> **Task**:
Looking at the records below, say how many lines include "back", and add nothing else.

[Saved entries]
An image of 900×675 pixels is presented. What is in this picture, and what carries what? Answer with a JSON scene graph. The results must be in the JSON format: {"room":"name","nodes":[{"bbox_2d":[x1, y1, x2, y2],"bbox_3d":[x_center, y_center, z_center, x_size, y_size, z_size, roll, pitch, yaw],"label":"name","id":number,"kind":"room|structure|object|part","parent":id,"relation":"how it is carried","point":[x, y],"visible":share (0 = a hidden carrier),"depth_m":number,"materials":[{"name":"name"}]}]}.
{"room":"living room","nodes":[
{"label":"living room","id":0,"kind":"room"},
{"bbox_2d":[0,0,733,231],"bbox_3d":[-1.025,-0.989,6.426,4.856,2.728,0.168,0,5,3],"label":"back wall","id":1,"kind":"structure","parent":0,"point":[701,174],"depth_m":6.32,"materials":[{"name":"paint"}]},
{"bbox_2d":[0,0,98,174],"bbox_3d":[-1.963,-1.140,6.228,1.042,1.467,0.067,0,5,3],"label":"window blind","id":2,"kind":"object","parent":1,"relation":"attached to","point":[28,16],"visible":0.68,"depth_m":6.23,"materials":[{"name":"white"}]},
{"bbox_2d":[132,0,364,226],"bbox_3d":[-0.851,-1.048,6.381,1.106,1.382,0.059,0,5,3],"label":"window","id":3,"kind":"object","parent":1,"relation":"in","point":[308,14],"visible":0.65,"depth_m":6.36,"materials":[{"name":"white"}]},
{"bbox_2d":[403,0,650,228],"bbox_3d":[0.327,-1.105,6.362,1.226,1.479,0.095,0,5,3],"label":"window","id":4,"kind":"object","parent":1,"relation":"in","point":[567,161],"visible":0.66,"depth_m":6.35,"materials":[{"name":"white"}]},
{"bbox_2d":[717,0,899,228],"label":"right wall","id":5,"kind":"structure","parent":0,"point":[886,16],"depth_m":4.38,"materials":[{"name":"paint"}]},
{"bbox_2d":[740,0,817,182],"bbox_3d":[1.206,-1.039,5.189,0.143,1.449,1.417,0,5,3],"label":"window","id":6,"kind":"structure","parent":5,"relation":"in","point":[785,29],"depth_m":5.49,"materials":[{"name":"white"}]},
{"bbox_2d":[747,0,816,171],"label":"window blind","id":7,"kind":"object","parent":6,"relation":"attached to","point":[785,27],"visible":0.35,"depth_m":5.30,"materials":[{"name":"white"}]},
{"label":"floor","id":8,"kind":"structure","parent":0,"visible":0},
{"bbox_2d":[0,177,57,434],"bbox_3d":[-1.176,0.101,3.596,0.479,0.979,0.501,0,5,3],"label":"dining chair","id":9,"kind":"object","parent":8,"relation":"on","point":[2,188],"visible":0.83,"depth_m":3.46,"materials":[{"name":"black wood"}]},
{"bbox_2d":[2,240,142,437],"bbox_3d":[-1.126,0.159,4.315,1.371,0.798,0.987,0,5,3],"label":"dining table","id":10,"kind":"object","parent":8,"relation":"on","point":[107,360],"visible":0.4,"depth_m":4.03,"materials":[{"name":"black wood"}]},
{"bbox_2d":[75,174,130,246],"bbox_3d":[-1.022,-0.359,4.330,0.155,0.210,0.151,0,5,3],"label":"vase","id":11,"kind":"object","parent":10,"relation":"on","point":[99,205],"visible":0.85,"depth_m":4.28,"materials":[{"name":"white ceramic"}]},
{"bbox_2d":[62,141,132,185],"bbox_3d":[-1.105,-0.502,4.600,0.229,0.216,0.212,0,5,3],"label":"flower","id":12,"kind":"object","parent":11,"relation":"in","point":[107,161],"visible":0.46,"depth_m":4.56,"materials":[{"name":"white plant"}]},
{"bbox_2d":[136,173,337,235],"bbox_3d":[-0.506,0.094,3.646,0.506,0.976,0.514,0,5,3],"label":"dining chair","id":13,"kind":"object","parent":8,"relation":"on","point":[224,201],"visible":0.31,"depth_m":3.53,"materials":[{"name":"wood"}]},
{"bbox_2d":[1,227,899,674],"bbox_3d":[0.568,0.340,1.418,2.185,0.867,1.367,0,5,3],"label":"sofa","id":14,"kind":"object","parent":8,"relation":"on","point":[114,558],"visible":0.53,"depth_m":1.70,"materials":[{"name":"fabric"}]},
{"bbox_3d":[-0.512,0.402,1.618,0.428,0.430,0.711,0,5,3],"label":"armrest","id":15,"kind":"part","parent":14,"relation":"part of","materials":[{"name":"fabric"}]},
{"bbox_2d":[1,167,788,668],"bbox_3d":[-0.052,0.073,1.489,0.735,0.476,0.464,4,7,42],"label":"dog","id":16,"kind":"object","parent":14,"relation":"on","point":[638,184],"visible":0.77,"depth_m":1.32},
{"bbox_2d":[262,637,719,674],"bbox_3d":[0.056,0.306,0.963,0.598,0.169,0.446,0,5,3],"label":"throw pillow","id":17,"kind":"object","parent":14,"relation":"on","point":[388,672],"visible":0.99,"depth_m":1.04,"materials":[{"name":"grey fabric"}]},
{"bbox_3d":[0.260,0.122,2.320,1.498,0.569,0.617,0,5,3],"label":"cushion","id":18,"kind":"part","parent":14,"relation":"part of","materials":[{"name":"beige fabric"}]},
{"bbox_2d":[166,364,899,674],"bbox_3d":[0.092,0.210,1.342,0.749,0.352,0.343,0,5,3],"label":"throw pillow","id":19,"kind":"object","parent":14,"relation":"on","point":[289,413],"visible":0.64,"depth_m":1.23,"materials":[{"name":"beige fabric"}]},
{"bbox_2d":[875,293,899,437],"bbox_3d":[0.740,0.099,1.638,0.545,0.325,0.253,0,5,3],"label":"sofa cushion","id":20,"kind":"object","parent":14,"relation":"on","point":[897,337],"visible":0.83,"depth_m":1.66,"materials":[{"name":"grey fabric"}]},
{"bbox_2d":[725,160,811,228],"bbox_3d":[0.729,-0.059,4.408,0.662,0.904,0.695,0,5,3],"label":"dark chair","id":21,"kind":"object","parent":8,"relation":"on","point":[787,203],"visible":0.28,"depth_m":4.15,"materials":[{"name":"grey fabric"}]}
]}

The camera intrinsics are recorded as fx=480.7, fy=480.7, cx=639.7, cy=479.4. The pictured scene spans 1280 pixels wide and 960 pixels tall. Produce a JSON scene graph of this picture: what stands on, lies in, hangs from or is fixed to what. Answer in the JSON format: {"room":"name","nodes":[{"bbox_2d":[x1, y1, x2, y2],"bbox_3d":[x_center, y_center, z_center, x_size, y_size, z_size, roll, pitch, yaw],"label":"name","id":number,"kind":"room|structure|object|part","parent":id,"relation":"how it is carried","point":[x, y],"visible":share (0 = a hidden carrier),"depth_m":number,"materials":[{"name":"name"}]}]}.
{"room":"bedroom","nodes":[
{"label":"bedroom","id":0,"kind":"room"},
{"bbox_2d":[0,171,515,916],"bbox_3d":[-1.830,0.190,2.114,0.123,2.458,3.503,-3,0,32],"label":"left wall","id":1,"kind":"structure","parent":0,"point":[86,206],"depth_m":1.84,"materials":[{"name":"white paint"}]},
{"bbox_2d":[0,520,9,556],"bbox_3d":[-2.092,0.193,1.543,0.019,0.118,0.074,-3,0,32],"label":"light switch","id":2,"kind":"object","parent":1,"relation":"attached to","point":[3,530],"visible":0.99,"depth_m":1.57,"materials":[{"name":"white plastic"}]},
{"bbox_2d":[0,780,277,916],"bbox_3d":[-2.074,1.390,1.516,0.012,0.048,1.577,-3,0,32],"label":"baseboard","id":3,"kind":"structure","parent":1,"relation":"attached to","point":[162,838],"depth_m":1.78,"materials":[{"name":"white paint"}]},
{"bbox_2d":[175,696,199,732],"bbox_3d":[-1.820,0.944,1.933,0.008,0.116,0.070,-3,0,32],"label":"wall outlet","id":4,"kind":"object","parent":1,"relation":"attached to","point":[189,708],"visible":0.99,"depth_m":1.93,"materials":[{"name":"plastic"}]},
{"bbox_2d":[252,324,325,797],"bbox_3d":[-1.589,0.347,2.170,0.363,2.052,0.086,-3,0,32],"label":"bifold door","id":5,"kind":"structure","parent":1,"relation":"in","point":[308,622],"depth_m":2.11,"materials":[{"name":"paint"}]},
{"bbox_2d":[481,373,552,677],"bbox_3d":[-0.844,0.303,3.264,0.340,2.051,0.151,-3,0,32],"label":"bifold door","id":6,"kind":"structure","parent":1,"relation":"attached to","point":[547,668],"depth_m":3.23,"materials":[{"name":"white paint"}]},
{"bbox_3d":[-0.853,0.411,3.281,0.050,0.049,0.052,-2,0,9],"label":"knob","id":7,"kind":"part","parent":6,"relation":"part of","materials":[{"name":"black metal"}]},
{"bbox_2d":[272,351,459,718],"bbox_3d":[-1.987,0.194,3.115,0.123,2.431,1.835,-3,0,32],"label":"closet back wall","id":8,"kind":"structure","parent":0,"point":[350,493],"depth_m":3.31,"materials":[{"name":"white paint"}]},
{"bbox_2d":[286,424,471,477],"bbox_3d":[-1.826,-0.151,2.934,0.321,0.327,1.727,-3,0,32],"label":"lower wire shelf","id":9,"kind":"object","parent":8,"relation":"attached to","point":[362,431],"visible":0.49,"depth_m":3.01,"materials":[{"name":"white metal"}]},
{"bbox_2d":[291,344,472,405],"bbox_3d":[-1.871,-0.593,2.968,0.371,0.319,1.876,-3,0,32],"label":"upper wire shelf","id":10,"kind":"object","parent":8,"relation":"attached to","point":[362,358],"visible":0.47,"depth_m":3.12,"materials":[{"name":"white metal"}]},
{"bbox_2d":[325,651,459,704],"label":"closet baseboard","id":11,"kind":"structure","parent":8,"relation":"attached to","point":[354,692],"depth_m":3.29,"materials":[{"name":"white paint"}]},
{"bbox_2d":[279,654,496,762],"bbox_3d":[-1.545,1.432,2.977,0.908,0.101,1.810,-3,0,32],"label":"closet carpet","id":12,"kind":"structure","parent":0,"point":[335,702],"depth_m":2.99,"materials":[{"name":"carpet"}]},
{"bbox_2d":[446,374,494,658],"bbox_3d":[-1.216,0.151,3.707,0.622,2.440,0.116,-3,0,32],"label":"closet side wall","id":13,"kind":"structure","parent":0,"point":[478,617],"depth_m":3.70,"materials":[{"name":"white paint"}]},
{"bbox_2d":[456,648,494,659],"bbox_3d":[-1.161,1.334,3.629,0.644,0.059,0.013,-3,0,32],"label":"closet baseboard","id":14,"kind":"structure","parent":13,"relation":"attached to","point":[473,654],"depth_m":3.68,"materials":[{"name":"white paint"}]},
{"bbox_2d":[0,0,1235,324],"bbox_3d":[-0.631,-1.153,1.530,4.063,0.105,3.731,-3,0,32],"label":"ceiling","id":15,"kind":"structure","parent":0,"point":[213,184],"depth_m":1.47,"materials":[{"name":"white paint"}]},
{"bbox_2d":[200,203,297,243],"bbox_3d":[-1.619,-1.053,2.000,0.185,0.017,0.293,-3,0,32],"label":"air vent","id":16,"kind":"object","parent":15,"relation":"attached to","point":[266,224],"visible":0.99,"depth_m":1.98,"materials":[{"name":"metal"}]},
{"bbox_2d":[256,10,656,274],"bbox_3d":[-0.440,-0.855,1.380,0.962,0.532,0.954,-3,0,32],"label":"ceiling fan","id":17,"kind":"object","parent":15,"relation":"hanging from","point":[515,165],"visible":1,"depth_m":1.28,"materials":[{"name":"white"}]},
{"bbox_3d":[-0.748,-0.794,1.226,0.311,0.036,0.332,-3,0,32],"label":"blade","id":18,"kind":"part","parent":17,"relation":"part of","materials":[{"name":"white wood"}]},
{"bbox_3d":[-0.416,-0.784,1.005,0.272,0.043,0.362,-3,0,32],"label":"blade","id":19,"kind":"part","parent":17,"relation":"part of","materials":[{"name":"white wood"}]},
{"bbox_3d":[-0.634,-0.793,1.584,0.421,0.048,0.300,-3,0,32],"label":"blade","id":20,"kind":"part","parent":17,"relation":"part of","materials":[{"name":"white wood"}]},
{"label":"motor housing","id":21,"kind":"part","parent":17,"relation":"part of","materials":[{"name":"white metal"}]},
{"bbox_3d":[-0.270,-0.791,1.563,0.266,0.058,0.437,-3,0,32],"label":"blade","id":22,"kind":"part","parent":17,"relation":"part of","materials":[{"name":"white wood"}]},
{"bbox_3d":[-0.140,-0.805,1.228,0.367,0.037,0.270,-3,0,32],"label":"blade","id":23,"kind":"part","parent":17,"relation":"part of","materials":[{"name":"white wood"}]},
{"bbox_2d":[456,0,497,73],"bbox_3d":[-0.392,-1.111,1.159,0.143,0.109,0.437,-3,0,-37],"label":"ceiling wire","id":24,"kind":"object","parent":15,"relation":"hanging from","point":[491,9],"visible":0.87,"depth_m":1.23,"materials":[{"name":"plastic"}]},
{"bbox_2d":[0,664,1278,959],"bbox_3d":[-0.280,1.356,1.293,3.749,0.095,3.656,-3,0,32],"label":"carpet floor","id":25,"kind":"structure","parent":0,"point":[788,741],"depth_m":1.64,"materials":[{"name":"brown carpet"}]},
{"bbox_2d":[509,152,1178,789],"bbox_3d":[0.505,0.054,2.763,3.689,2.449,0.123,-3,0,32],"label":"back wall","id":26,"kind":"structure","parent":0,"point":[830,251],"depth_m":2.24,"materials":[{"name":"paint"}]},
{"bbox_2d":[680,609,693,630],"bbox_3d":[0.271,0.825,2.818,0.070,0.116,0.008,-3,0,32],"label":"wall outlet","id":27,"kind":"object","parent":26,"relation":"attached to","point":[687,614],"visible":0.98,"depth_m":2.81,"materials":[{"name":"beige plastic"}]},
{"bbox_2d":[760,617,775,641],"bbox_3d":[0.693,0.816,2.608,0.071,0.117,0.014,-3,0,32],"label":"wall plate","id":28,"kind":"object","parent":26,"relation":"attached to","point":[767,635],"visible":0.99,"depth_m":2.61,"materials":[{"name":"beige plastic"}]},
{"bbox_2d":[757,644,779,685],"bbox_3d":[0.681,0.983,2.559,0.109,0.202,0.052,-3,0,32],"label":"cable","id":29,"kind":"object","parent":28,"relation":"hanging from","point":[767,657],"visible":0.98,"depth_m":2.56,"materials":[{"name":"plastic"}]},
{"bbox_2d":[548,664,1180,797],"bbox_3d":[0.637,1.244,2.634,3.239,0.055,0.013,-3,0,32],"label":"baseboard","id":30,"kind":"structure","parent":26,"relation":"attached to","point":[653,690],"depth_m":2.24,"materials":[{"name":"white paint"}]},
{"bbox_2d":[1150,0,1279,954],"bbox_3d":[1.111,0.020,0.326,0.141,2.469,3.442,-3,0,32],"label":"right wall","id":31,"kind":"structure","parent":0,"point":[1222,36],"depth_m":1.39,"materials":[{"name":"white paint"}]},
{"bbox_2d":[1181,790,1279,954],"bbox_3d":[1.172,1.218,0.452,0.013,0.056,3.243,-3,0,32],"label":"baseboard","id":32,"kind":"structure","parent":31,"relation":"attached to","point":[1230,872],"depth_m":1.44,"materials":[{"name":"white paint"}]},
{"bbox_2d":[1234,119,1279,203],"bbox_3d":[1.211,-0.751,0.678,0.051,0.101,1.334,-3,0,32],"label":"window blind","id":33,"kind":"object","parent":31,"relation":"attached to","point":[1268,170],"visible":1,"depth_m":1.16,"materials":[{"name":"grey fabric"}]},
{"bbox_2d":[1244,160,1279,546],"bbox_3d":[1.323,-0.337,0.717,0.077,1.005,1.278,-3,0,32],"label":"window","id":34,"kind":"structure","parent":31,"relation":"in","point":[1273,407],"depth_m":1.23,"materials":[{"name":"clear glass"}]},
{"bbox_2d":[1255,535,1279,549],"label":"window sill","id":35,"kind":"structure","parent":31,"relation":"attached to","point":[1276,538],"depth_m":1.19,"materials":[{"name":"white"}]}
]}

> **Task result**:
3